§ **DESCRIPTION OF THE TASK**
Copy the lines below word for word, and leave out the pictures.

§ **DATA SHOWN**
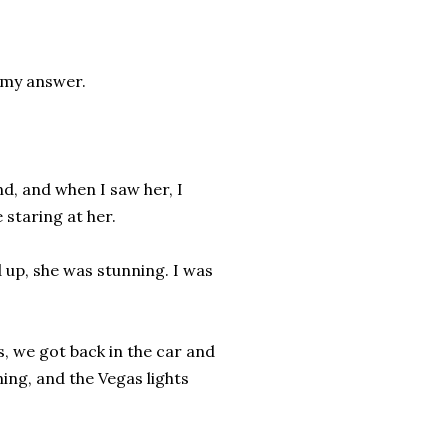
d my answer.
nd, and when I saw her, I
staring at her.
d up, she was stunning. I was
s, we got back in the car and
ning, and the Vegas lights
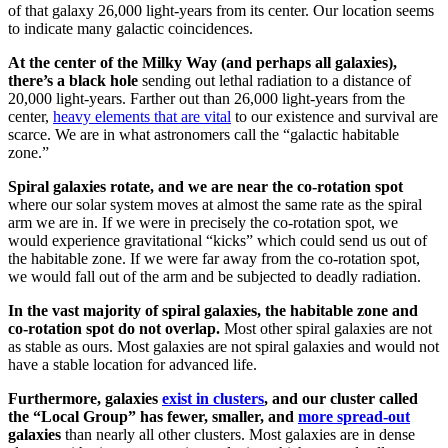
of that galaxy 26,000 light-years from its center. Our location seems
to indicate many galactic coincidences.
At the center of the Milky Way (and perhaps all galaxies),
there’s a black hole
sending out lethal radiation to a distance of
20,000 light-years. Farther out than 26,000 light-years from the
center,
heavy elements that are vital
to our existence and survival are
scarce. We are in what astronomers call the “galactic habitable
zone.”
Spiral galaxies rotate, and we are near the co-rotation spot
where our solar system moves at almost the same rate as the spiral
arm we are in. If we were in precisely the co-rotation spot, we
would experience gravitational “kicks” which could send us out of
the habitable zone. If we were far away from the co-rotation spot,
we would fall out of the arm and be subjected to deadly radiation.
In the vast majority of spiral galaxies, the habitable zone and
co-rotation spot do not overlap.
Most other spiral galaxies are not
as stable as ours. Most galaxies are not spiral galaxies and would not
have a stable location for advanced life.
Furthermore, galaxies
exist in clusters
, and our cluster called
the “Local Group” has fewer, smaller, and
more spread-out
galaxies
than nearly all other clusters. Most galaxies are in dense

§ **WORKED SOLUTION**
d my answer.
nd, and when I saw her, I
staring at her.
d up, she was stunning. I was
s, we got back in the car and
ning, and the Vegas lights
of that galaxy 26,000 light-years from its center. Our location seems
to indicate many galactic coincidences.
At the center of the Milky Way (and perhaps all galaxies),
there’s a black hole
sending out lethal radiation to a distance of
20,000 light-years. Farther out than 26,000 light-years from the
center,
heavy elements that are vital
to our existence and survival are
scarce. We are in what astronomers call the “galactic habitable
zone.”
Spiral galaxies rotate, and we are near the co-rotation spot
where our solar system moves at almost the same rate as the spiral
arm we are in. If we were in precisely the co-rotation spot, we
would experience gravitational “kicks” which could send us out of
the habitable zone. If we were far away from the co-rotation spot,
we would fall out of the arm and be subjected to deadly radiation.
In the vast majority of spiral galaxies, the habitable zone and
co-rotation spot do not overlap.
Most other spiral galaxies are not
as stable as ours. Most galaxies are not spiral galaxies and would not
have a stable location for advanced life.
Furthermore, galaxies
exist in clusters
, and our cluster called
the “Local Group” has fewer, smaller, and
more spread-out
galaxies
than nearly all other clusters. Most galaxies are in dense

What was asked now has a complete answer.